If the parties have minor children, they may be required to attend mediation. Refer to the court in your county to determine if mediation is mandatory in your jurisdiction.

Mediation can be a useful way to settle a dispute and enables the parties to make their own custody decision rather than allowing the judge to make the decision for them.

The parties can initiate the mediation by either signing a stipulation or by one party submitting a request for mediation.

Parties can select a private mediator or check with their local court to see if the court has a mediation program.

If the parties reach a settlement during mediation, the mediator will help draw up a settlement agreement, which should be submitted to the judge for signature.
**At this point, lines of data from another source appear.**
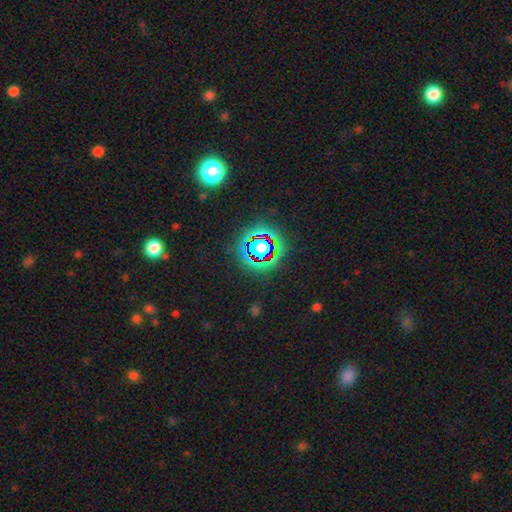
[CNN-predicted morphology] This is likely a star or artifact rather than a galaxy (78%).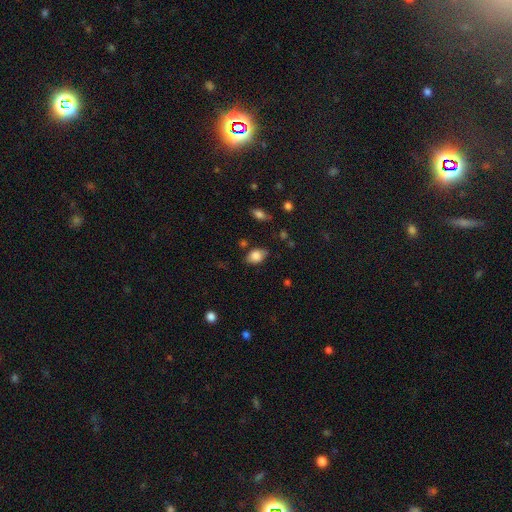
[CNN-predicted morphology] Smooth or featured: smooth — 82% (featured or disk — 10%)
How rounded: in between — 83% (round — 16%)
Merging: none — 75% (minor disturbance — 18%)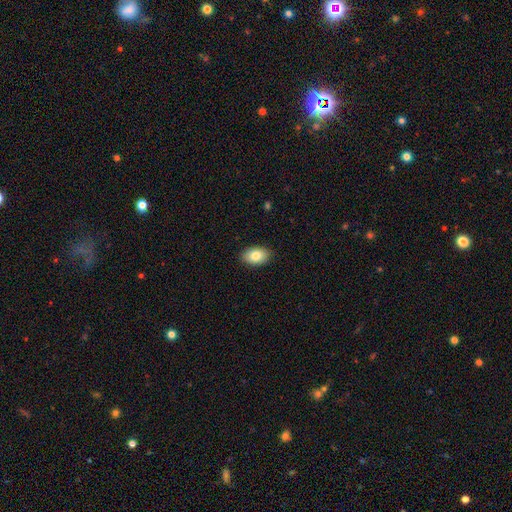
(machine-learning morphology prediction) smooth 83%, featured or disk 10%, star or artifact 7%. Down the decision tree: how rounded — in between (88%); merging — none (89%).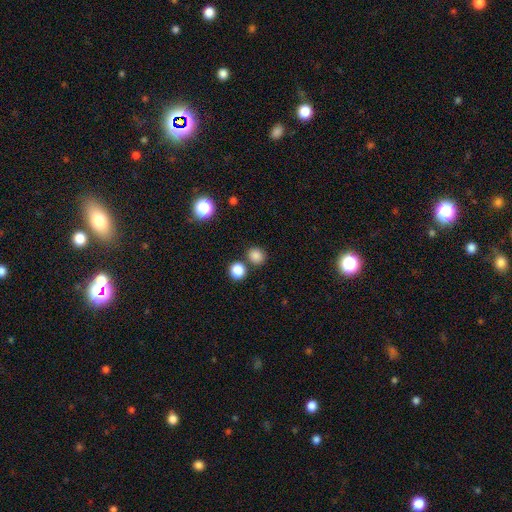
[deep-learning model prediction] Q: Smooth or featured?
A: smooth (83%); runner-up: star or artifact (13%)
Q: How rounded?
A: round (82%); runner-up: in between (17%)
Q: Merging?
A: none (75%); runner-up: merger (13%)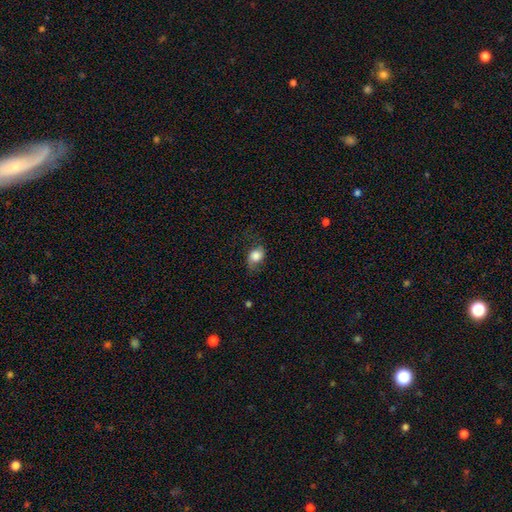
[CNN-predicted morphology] This is likely a smooth galaxy (77%). How rounded: likely in between (63%). Merging: possibly none (58%).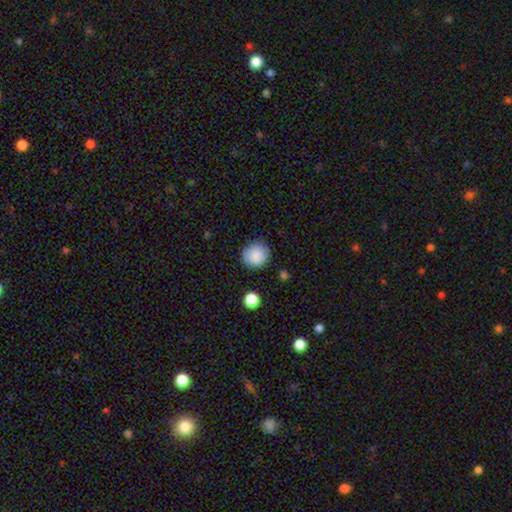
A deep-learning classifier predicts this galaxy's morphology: smooth-or-featured: smooth: 87% | star or artifact: 8% | featured or disk: 5%
  how-rounded: round: 90% | in between: 9% | cigar-shaped: 1%
  merging: none: 87% | minor disturbance: 9% | major disturbance: 3% | merger: 2%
In counties that require mediation, an exemption from mediation may be sought when there are issues of child abuse, domestic violence, or if one party is out of state.

Mediation is confidential and the judge will only be told whether the matter settled but not any details of the mediation.

Pre-Trial Hearings

Child custody and child support are usually decided at the pre-trial stage of the case.

All contested issues involving minor children should be submitted to the judge prior to the setting of a trial date.

If child related issues are not settled in mediation, the mediator will usually issue a recommendation to the court and the judge may order an evidentiary hearing on those issues.

Alternatively, a request that the judge consider these types of issues should be made by filing a motion.

After a hearing, the judge will sign an order setting out what the ruling to be included in the decree of divorce.

Prior to the trial, each party should file and serve the opposing party with a Pre-Trial Memorandum. A fill in Pre Trial Memorandum can be obtained from the Self-Help Center.

Post Trial

Following trial, the judge will make a ruling and one party will be designated to prepare the Decree of Divorce.

Once the Decree of Divorce is signed by the judge it must be filed and the other party will need to be served with a file stamped copy of the Notice of Entry of Order and the Decree.

A certificate of mailing will need to be filed once the mailing is complete.